John Damascene was a figure of some note in the court of the Ummayad caliphs in Damascus, holding the position of minister of finance for a time.  He was the last great figure of the Greek East to have gained an influence over the whole Church, East and West, and his life marked the end of an era in the history of the Church and the world.  The land of his birth is the now tortured country of Syria.  Saint John Damascene pray for us and for your native land, that its people return to the True Faith of the fathers of the fathers of their fathers.

Pray the Sorrowful Mysteries of the Rosary on Tuesday for the See of Antioch, for its liberty and its salvation and the restoration of its ancient position as a pillar of the one, holy, catholic, and apostolic Church in communion with the See of Peter in Rome, and for the conversion of the Muslim people.

The Feast of St. Andrew: November 30, 2013

Today is the feast day of the first called Apostle, brother of St. Peter and founder of the church of Constantinople St. Andrew.  Andrew was a disciple of John the Baptist who went along with the beloved disciple St. John to follow our Lord at the direction of John the Forerunner.  He later introduced his younger brother Simon to the Lord who made of him Peter the Rock on which He built his Church.

Tradition records that St. Andrew went north after Pentecost to found the church of Byzantium on the Bosporus, the future site of Constantinople and later preached in what is now Russia and in what we now call the Ukraine but what was then broadly called Scythia.  He was martyred in the Peloponnese in southern Greece, crucified by the Roman governor.  St. Andrew is the great patron of the East, the older brother of Simon Peter the founder of the See of Rome.  Peter was ordained Prince of the Apostles not by his own choice or merit, but by the will of God.  The East and the West are brothers, the East older while the West is younger but with the Apostolic See of Rome given primacy by its founder, its history, and the inscrutable divine Will.  Pray for the unity of the Church, the unity between East and West, and to paraphrase Bl.
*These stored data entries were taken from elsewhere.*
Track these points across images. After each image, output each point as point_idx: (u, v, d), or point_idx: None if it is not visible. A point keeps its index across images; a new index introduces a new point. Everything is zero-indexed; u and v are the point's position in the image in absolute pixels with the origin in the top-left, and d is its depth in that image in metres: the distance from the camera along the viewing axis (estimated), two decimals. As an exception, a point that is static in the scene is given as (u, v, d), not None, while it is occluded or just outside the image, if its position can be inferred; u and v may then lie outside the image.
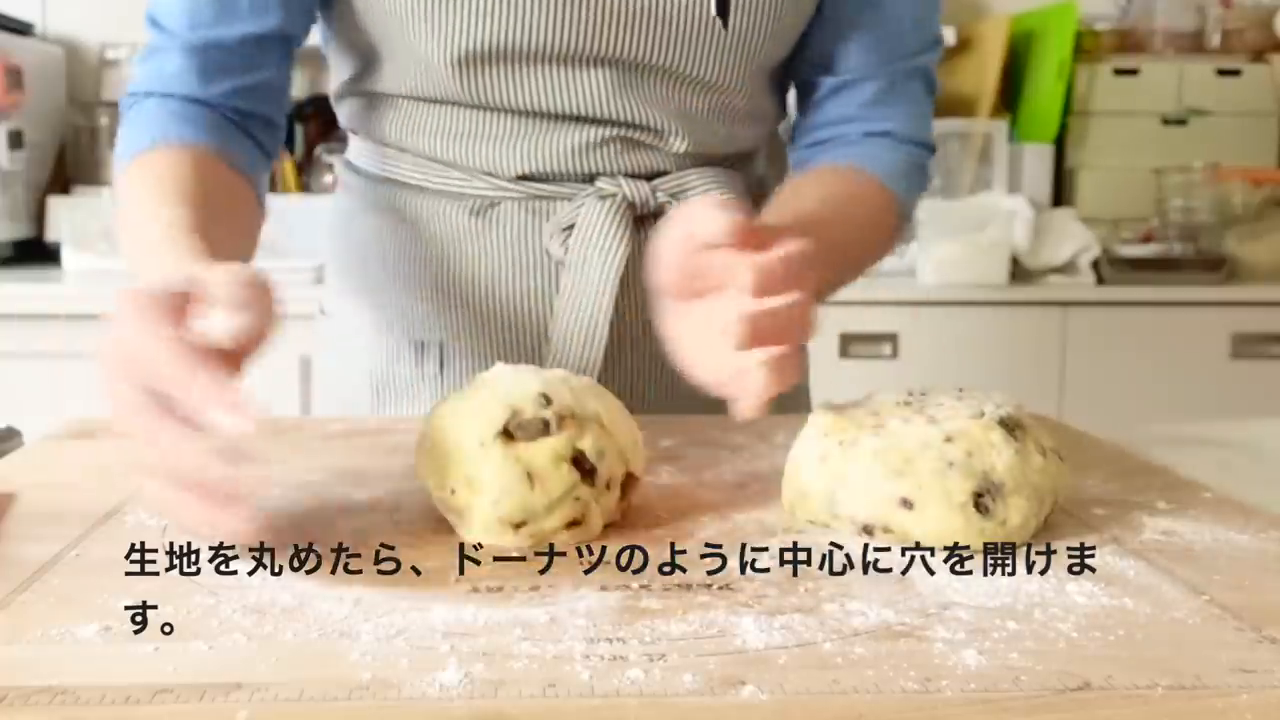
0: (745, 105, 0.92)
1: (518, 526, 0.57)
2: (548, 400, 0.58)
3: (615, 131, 0.88)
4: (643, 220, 0.90)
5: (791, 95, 1.00)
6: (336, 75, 0.97)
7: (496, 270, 0.91)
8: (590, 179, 0.90)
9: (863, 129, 0.92)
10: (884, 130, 0.92)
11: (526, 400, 0.58)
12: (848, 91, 0.93)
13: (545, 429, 0.57)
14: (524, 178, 0.90)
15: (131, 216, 0.76)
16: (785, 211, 0.82)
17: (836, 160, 0.91)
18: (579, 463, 0.58)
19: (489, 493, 0.57)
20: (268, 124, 0.88)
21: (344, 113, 0.98)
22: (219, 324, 0.53)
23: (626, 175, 0.90)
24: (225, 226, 0.74)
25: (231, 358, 0.55)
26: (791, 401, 1.03)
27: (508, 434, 0.57)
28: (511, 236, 0.91)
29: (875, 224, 0.91)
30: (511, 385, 0.60)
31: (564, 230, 0.89)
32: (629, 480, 0.61)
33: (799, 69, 0.95)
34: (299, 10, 0.87)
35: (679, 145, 0.90)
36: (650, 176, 0.91)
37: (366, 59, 0.91)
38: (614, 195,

John Paul II that the Church may breathe with both lungs once again.

Pray the Joyful Mysteries of the Rosary on Monday for the See of Constantinople, for its liberty and its salvation, and the restoration of its ancient position as a pillar of the one, holy, catholic, and apostolic Church in communion with the See of Peter in Rome and for the conversion of the Muslim peoples.

Message of Pope Francis to the Ecumenical Patriarch of Constantinople Bartholomew I on the Feast of St. Andrew

 

The Feast of the dedication of the Basilicas of Saints Peter and Paul-November 18

Today, November 18, is the Feast Day in the Latin Rite of the Catholic Church of the dedication of the basilicas of the two illustrious patrons of the Church of Rome:  Saints Peter and Paul.  Two men who came out of the East (from lands now dominated by Islam), one a brilliant scholar and the other a humble fishermen whom Our Lord took from his boat on the Lake of Galilee and brought him to Rome to make him Prince of the Church.  These two men, by the power of the Holy Spirit the resided within them, utterly transformed the world in a way that men have found unfathomable ever since.  Sancti apostoli Petre et Paule, ora pro nobis!